What in the hell do you think justice stands for?
Aristotle says that justice is that according to which we render to each according to what is due to him.
What crime would the younger have committed to pay for the older? How absurd of you. Justice he says.....
There is a sense in which justice comes into play in the punishment of crimes, in the sense that the criminal fails to render what is due, and, in virtue of this, he incurs a debt of justice. Something becomes due to him because of the commission of his crime, namely, punishment.
I think that the modern notion of "right" should be replaced with a more classical notion of "ius" in the sense of "what is due." According to one article that I read, the Romans conceived of "ius" in a broader sense. The person who murdered his parent(s) had a right (ius)...to be tied up in a sack full of vipers and thrown into the river Tiber.
But criminal law, I think, presupposes a much broader sense of "right" which is more primordial. There are things which are due to the citizens either to be done or not to be done. And when we do the opposite, we act contrary to justice, contrary to right (ius). And this is why we incur a debt of punishment, to balance the scales of justice which have been tipped by the crime.
Justice is, first and foremost, as Aristotle says, a "making equal." Not numerically equal, of course, but proportionately so.
So I think that your conception of justice is too narrow, and I don't think that Moses conceived of it that way. Again, the Law demands a tithe to be paid for the poor, the widow, the stranger, etc. I think that this falls under the notion of "justice" in the sense of "what is due."
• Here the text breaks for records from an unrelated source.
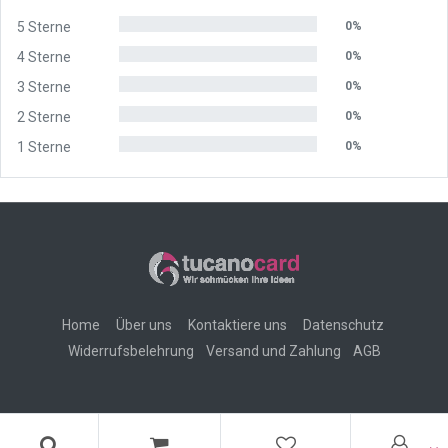
5 Sterne
0%
4 Sterne
0%
3 Sterne
0%
2 Sterne
0%
1 Sterne
0%
Home
Über uns
Kontaktiere uns
Datenschutz
Widerrufsbelehrung
Versand und Zahlung
AGB
Copyright ©
tucanocard - Süleyman Akbulut
-
Rechtliche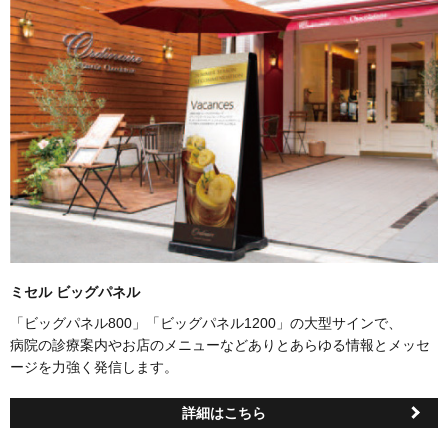
多彩なサイズ展開で各種施設の案内表示・告知・看板などに最適。
ミセル ビッグパネル
「ビッグパネル800」「ビッグパネル1200」の大型サインで、
病院の診療案内やお店のメニューなどありとあらゆる情報とメッセ
ージを力強く発信します。
詳細はこちら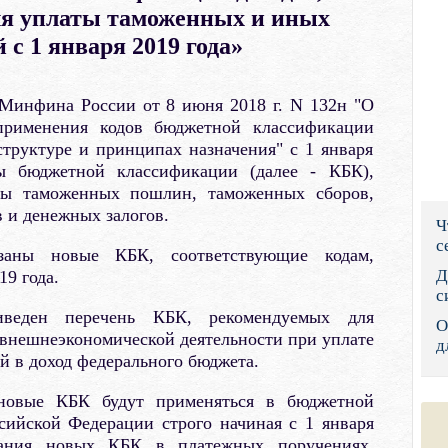
я уплаты таможенных и иных
Правительс
 с 1 января 2019 года»
Президент: 
 Минфина России от 8 июня 2018 г. N 132н "О
Роструд
применения кодов бюджетной классификации
труктуре и принципах назначения" с 1 января
Социальный
ы бюджетной классификации (далее - КБК),
Суд общей 
ты таможенных пошлин, таможенных сборов,
 и денежных залогов.
Ч
Федеральна
с
аны новые КБК, соответствующие кодам,
Фонд социа
Д
9 года.
с
Остальные 
еден перечень КБК, рекомендуемых для
О
внешнеэкономической деятельности при уплате
д
 в доход федерального бюджета.
новые КБК будут применяться в бюджетной
сийской Федерации строго начиная с 1 января
зания новых КБК в платежных поручениях,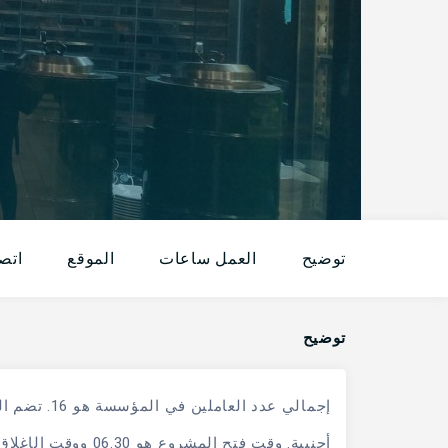
توضيح
العمل ساعات
الموقع
اتصا
توضيح
إجمالي عدد العاملين في المؤسسة هو 16. تضم الشركة موظفين يمكنهم التحدث باللغة الإنجليزية كلغة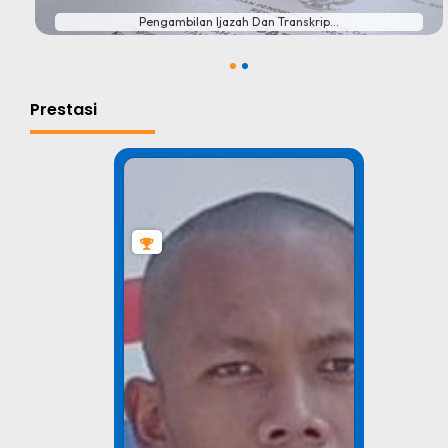
Pengambilan Ijazah Dan Transkrip...
1
2
Prestasi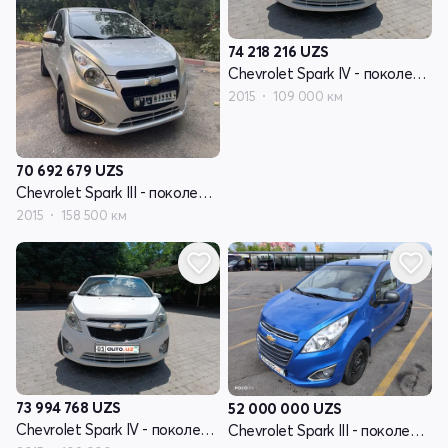
74 218 216
UZS
Chevrolet Spark IV - поколение
2015
109 000 км
70 692 679
UZS
Chevrolet Spark III - поколение
2015
158 500 км
73 994 768
UZS
52 000 000
UZS
Chevrolet Spark IV - поколение
Chevrolet Spark III - поколение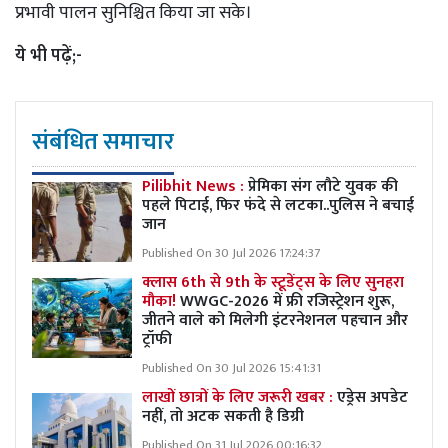
प्रभावी पालन सुनिश्चित किया जा सके।
ये भी पढ़ें;-
संबंधित समाचार
Pilibhit News :
प्रेमिका संग लौटे युवक की
पहले पिटाई, फिर फंदे से लटका..पुलिस ने बचाई
जान
Published On 30 Jul 2026 17:24:37
क्लास 6th से 9th के स्टूडेंट्स के लिए सुनहरा
मौका!
WWGC-2026 में फ्री रजिस्ट्रेशन शुरू,
जीतने वाले को मिलेगी इंटरनेशनल पहचान और
ट्रॉफी
Published On 30 Jul 2026 15:41:31
लाखों छात्रों के लिए जरूरी खबर :
एड्रेस अपडेट
नहीं, तो अटक सकती है डिग्री
Published On 31 Jul 2026 00:16:32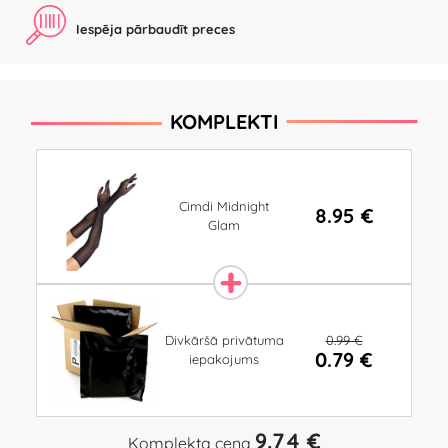
Iespēja pārbaudīt preces
KOMPLEKTI
Cimdi Midnight
8.95 €
Glam
0.99 €
Divkāršā privātuma
0.79 €
iepakojums
9.74 €
Komplekta cena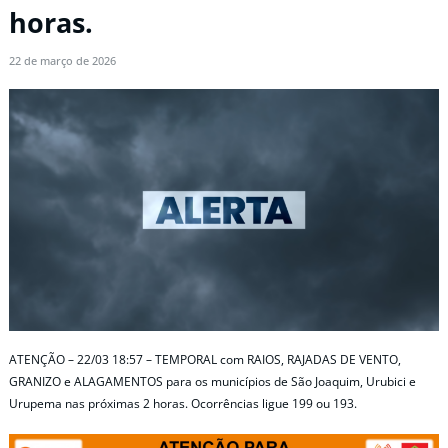
horas.
22 de março de 2026
ATENÇÃO – 22/03 18:57 – TEMPORAL com RAIOS, RAJADAS DE VENTO,
GRANIZO e ALAGAMENTOS para os municípios de São Joaquim, Urubici e
Urupema nas próximas 2 horas. Ocorrências ligue 199 ou 193.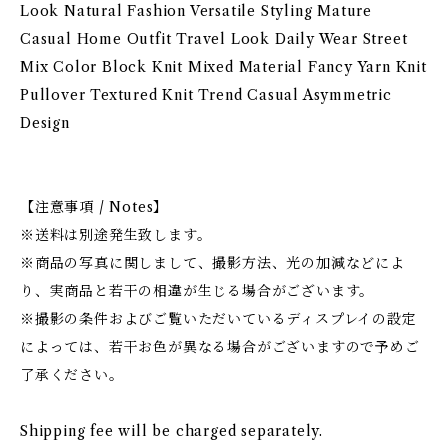
Look Natural Fashion Versatile Styling Mature
Casual Home Outfit Travel Look Daily Wear Street
Mix Color Block Knit Mixed Material Fancy Yarn Knit
Pullover Textured Knit Trend Casual Asymmetric
Design
【注意事項 / Notes】
※送料は別途発生致します。
※商品の写真に関しまして、撮影方法、光の加減などによ
り、実商品と若干の相違が生じる場合がございます。
※撮影の条件およびご覧いただいているディスプレイの設定
によっては、若干お色が異なる場合がございますので予めご
了承ください。
Shipping fee will be charged separately.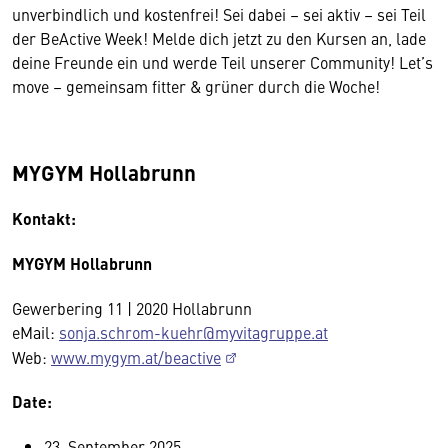
unverbindlich und kostenfrei! Sei dabei – sei aktiv – sei Teil
der BeActive Week! Melde dich jetzt zu den Kursen an, lade
deine Freunde ein und werde Teil unserer Community! Let’s
move – gemeinsam fitter & grüner durch die Woche!
MYGYM Hollabrunn
Kontakt:
MYGYM Hollabrunn
Gewerbering 11 | 2020 Hollabrunn
eMail:
sonja.schrom-kuehr@myvitagruppe.at
Web:
www.mygym.at/beactive
Date:
23. September 2025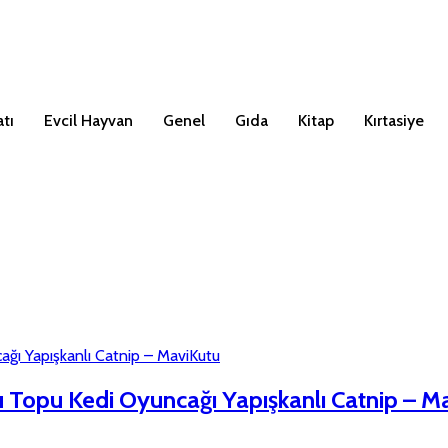
tı
Evcil Hayvan
Genel
Gıda
Kitap
Kırtasiye
u Topu Kedi Oyuncağı Yapışkanlı Catnip – M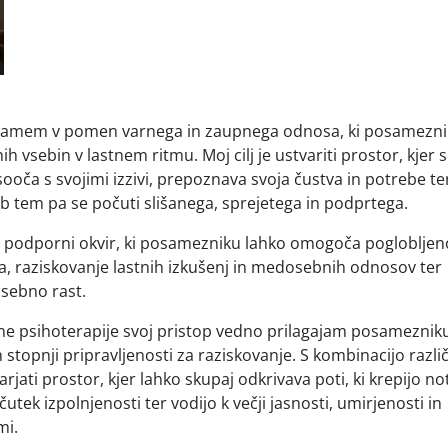
jamem v pomen varnega in zaupnega odnosa, ki posamezn
vsebin v lastnem ritmu. Moj cilj je ustvariti prostor, kjer s
ooča s svojimi izzivi, prepoznava svoja čustva in potrebe te
ob tem pa se počuti slišanega, sprejetega in podprtega.
t podporni okvir, ki posamezniku lahko omogoča poglobljen
, raziskovanje lastnih izkušenj in medosebnih odnosov ter
osebno rast.
vne psihoterapije svoj pristop vedno prilagajam posameznik
 stopnji pripravljenosti za raziskovanje. S kombinacijo razli
arjati prostor, kjer lahko skupaj odkrivava poti, ki krepijo no
utek izpolnjenosti ter vodijo k večji jasnosti, umirjenosti in
mi.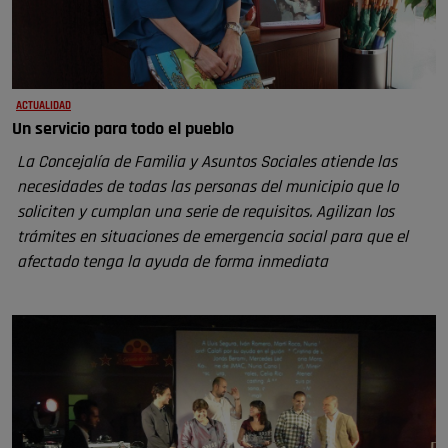
ACTUALIDAD
Un servicio para todo el pueblo
La Concejalía de Familia y Asuntos Sociales atiende las
necesidades de todas las personas del municipio que lo
soliciten y cumplan una serie de requisitos. Agilizan los
trámites en situaciones de emergencia social para que el
afectado tenga la ayuda de forma inmediata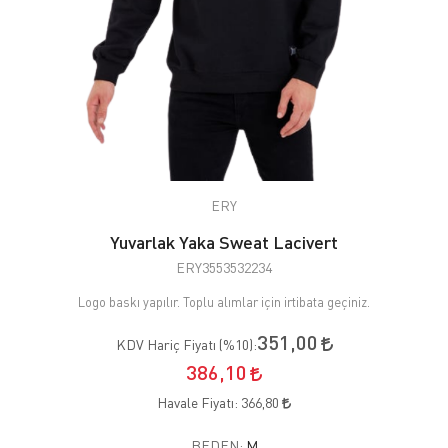
ERY
Yuvarlak Yaka Sweat Lacivert
ERY3553532234
Logo baskı yapılır. Toplu alımlar için irtibata geçiniz.
351,00
KDV Hariç Fiyatı (
%10
):
386,10
Havale Fiyatı:
366,80
BEDEN:
M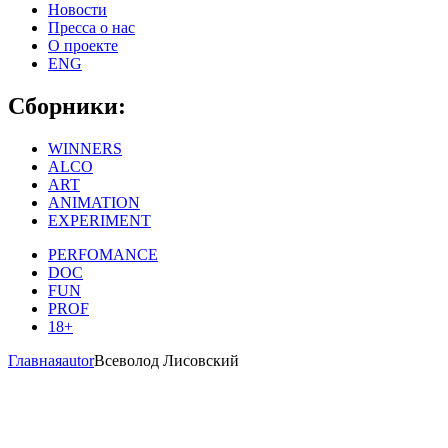
Новости
Пресса о нас
О проекте
ENG
Сборники:
WINNERS
ALCO
ART
ANIMATION
EXPERIMENT
PERFOMANCE
DOC
FUN
PROF
18+
Главная
autor
Всеволод Лисовский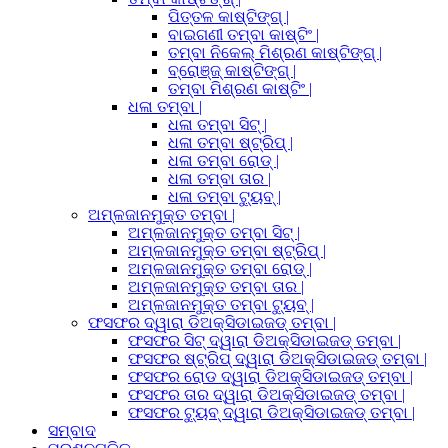
ପିତ୍ତଳ କାଷ୍ଟିଙ୍ଗ୍ |
ବାଇଗଣୀ ତମ୍ବା କାଷ୍ଟିଂ |
ତମ୍ବା ନିକେଲ୍ ମିଶ୍ରଣ କାଷ୍ଟିଙ୍ଗ୍ |
ବ୍ରୋଞ୍ଜ୍ କାଷ୍ଟିଙ୍ଗ୍ |
ତମ୍ବା ମିଶ୍ରଣ କାଷ୍ଟିଂ |
ଧଳା ତମ୍ବା |
ଧଳା ତମ୍ବା ସିଟ୍ |
ଧଳା ତମ୍ବା ଷ୍ଟ୍ରିପ୍ |
ଧଳା ତମ୍ବା ରୋଡ୍ |
ଧଳା ତମ୍ବା ତାର |
ଧଳା ତମ୍ବା ଟ୍ୟୁବ୍ |
ଅମ୍ଳଜାନମୁକ୍ତ ତମ୍ବା |
ଅମ୍ଳଜାନମୁକ୍ତ ତମ୍ବା ସିଟ୍ |
ଅମ୍ଳଜାନମୁକ୍ତ ତମ୍ବା ଷ୍ଟ୍ରିପ୍ |
ଅମ୍ଳଜାନମୁକ୍ତ ତମ୍ବା ରୋଡ୍ |
ଅମ୍ଳଜାନମୁକ୍ତ ତମ୍ବା ତାର |
ଅମ୍ଳଜାନମୁକ୍ତ ତମ୍ବା ଟ୍ୟୁବ୍ |
ଫସଫର ଦ୍ୱାରା ଡିଅକ୍ସିଡାଇଜଡ୍ ତମ୍ବା |
ଫସଫର ସିଟ୍ ଦ୍ୱାରା ଡିଅକ୍ସିଡାଇଜଡ୍ ତମ୍ବା |
ଫସଫର ଷ୍ଟ୍ରିପ୍ ଦ୍ୱାରା ଡିଅକ୍ସିଡାଇଜଡ୍ ତମ୍ବା |
ଫସଫର ରୋଡ ଦ୍ୱାରା ଡିଅକ୍ସିଡାଇଜଡ୍ ତମ୍ବା |
ଫସଫର ତାର ଦ୍ୱାରା ଡିଅକ୍ସିଡାଇଜଡ୍ ତମ୍ବା |
ଫସଫର ଟ୍ୟୁବ୍ ଦ୍ୱାରା ଡିଅକ୍ସିଡାଇଜଡ୍ ତମ୍ବା |
ସମ୍ବାଦ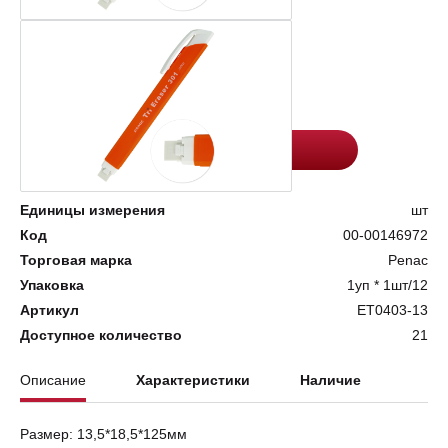
Цена:
Количество
222
-
+
Добавить в корзину
Единицы измерения
шт
Код
00-00146972
Торговая марка
Penac
Упаковка
1уп * 1шт/12
Артикул
ET0403-13
Доступное количество
21
Описание
Характеристики
Наличие
Размер: 13,5*18,5*125мм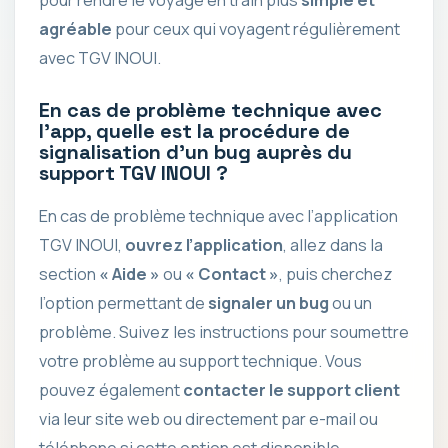
pour rendre le voyage en train plus
simple et
agréable
pour ceux qui voyagent régulièrement
avec TGV INOUI.
En cas de problème technique avec
l’app, quelle est la procédure de
signalisation d’un bug auprès du
support TGV INOUI ?
En cas de problème technique avec l’application
TGV INOUI,
ouvrez l’application
, allez dans la
section
« Aide »
ou
« Contact »
, puis cherchez
l’option permettant de
signaler un bug
ou un
problème. Suivez les instructions pour soumettre
votre problème au support technique. Vous
pouvez également
contacter le support client
via leur site web ou directement par e-mail ou
téléphone si cette option est disponible.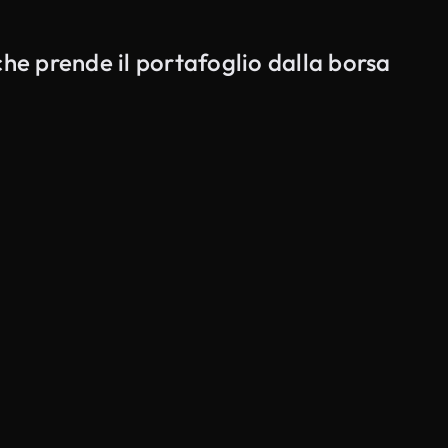
che prende il portafoglio dalla borsa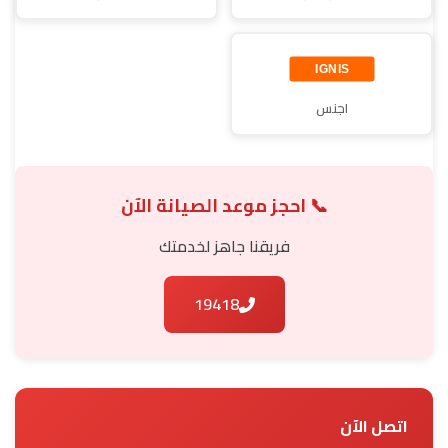
اجنس
📞 احجز موعد الصيانة الآن
فريقنا جاهز لخدمتك
19418
اتصل الآن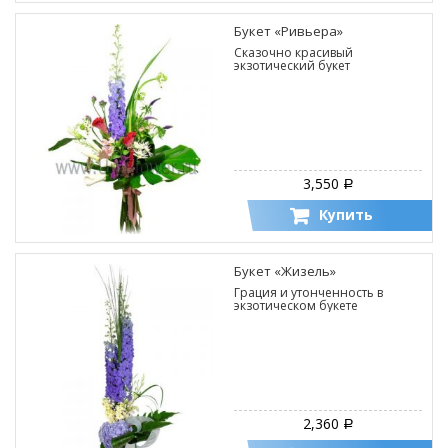
Букет «Ривьера»
Сказочно красивый
экзотический букет
3,550
Р
Купить
Букет «Жизель»
Грация и утонченность в
экзотическом букете
2,360
Р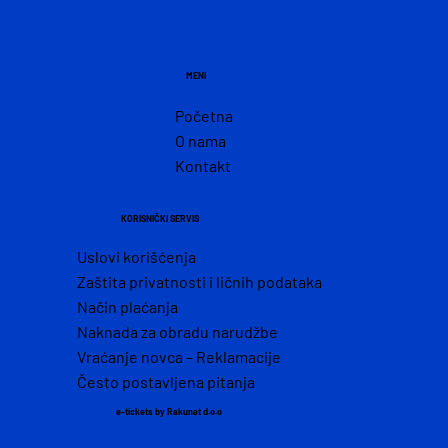
MENI
Početna
O nama
Kontakt
KORISNIČKI SERVIS
Uslovi korišćenja
Zaštita privatnosti i ličnih podataka
Način plaćanja
Naknada za obradu narudžbe
Vraćanje novca – Reklamacije
Često postavljena pitanja
e-tickets by Rakunat d.o.o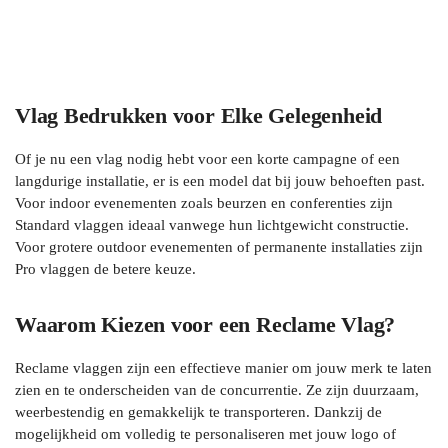
Vlag Bedrukken voor Elke Gelegenheid
Of je nu een vlag nodig hebt voor een korte campagne of een
langdurige installatie, er is een model dat bij jouw behoeften past.
Voor indoor evenementen zoals beurzen en conferenties zijn
Standard vlaggen ideaal vanwege hun lichtgewicht constructie.
Voor grotere outdoor evenementen of permanente installaties zijn
Pro vlaggen de betere keuze.
Waarom Kiezen voor een Reclame Vlag?
Reclame vlaggen zijn een effectieve manier om jouw merk te laten
zien en te onderscheiden van de concurrentie. Ze zijn duurzaam,
weerbestendig en gemakkelijk te transporteren. Dankzij de
mogelijkheid om volledig te personaliseren met jouw logo of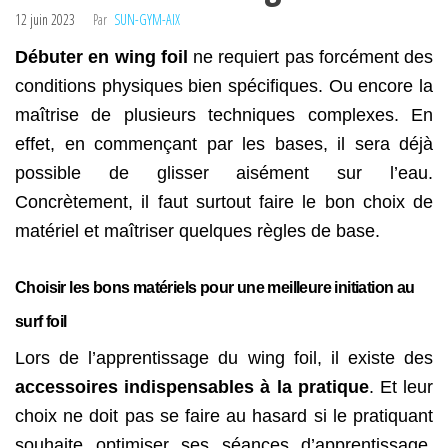
12 juin 2023
Par
SUN-GYM-AIX
Débuter en wing foil
ne requiert pas forcément des
conditions physiques bien spécifiques. Ou encore la
maîtrise de plusieurs techniques complexes. En
effet, en commençant par les bases, il sera déjà
possible de glisser aisément sur l’eau.
Concrètement, il faut surtout faire le bon choix de
matériel et maîtriser quelques règles de base.
Choisir les bons matériels pour une meilleure initiation au
surf foil
Lors de l’apprentissage du wing foil, il existe des
accessoires indispensables à la pratique
. Et leur
choix ne doit pas se faire au hasard si le pratiquant
souhaite optimiser ses séances d’apprentissage.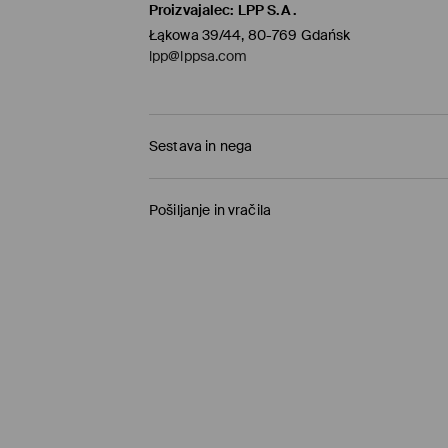
Proizvajalec
:
LPP S.A.
Łąkowa 39/44, 80-769 Gdańsk
lpp@lppsa.com
Sestava in nega
Glavni material
:
95% VISKOZA, 5% ELASTAN
Pošiljanje in vračila
NE UPORABLJAJTE BELILA
Pravila pošiljanja
NE SUŠITE V SUŠILNEM STROJU
Prevzem v trgovini
(1-11 delovnih dni)
LIKAJTE PRI NAJV. TEMP. 110 °C BREZ PARE
0,00 €
/ Spletno plačilo
NE KEMIČNO ČISTITI
Paketno trgovino
(5-8 delovnih dni)
3,95 €
/ Spletno plačilo
Standardna dostava
(5-8 delovnih dni)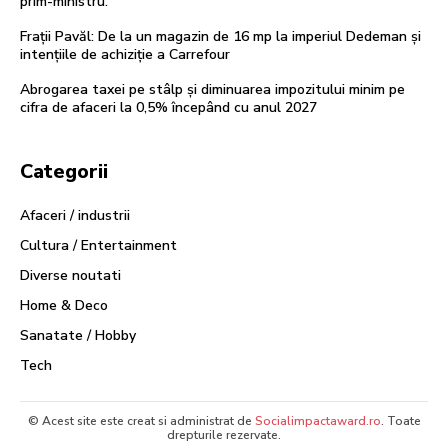
prim-ministru.
Frații Pavăl: De la un magazin de 16 mp la imperiul Dedeman și
intențiile de achiziție a Carrefour
Abrogarea taxei pe stâlp și diminuarea impozitului minim pe
cifra de afaceri la 0,5% începând cu anul 2027
Categorii
Afaceri / industrii
Cultura / Entertainment
Diverse noutati
Home & Deco
Sanatate / Hobby
Tech
© Acest site este creat si administrat de
Socialimpactaward.ro
. Toate
drepturile rezervate.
It is worth noting that the Catechism of the Catholic Church states:
"It is unjust not to pay the social security contributions required by legitimate authority" (CCC 2436).
Furthermore: "Love for the poor is incompatible with immoderate love of riches or their selfish use:
Come now, you rich, weep and howl for the miseries that are coming upon you. Your riches have rotted and your garments are moth-eaten. Your gold and silver have rusted, and their rust will be evidence against you and will eat your flesh like fire. You have laid up treasure for the last days. Behold, the wages of the laborers who mowed your fields, which you kept back by fraud, cry out; and the cries of the harvesters have reached the ears of the Lord of hosts. You have lived on the earth in luxury and in pleasure; you have fattened your hearts in a day of slaughter. You have condemned, you have killed the righteous man; he does not resist you.
St. John Chrysostom vigorously recalls this: "Not to enable the poor to share in our goods is to steal from them and deprive them of life.
The goods we possess are not ours, but theirs."239 "
The demands of justice must be satisfied first of all; that which is already due in justice is not to be offered as a gift of charity.
When we attend to the needs of those in want, we give them what is theirs, not ours. More than performing works of mercy,
we are paying a debt of justice" (CCC 2445-2446).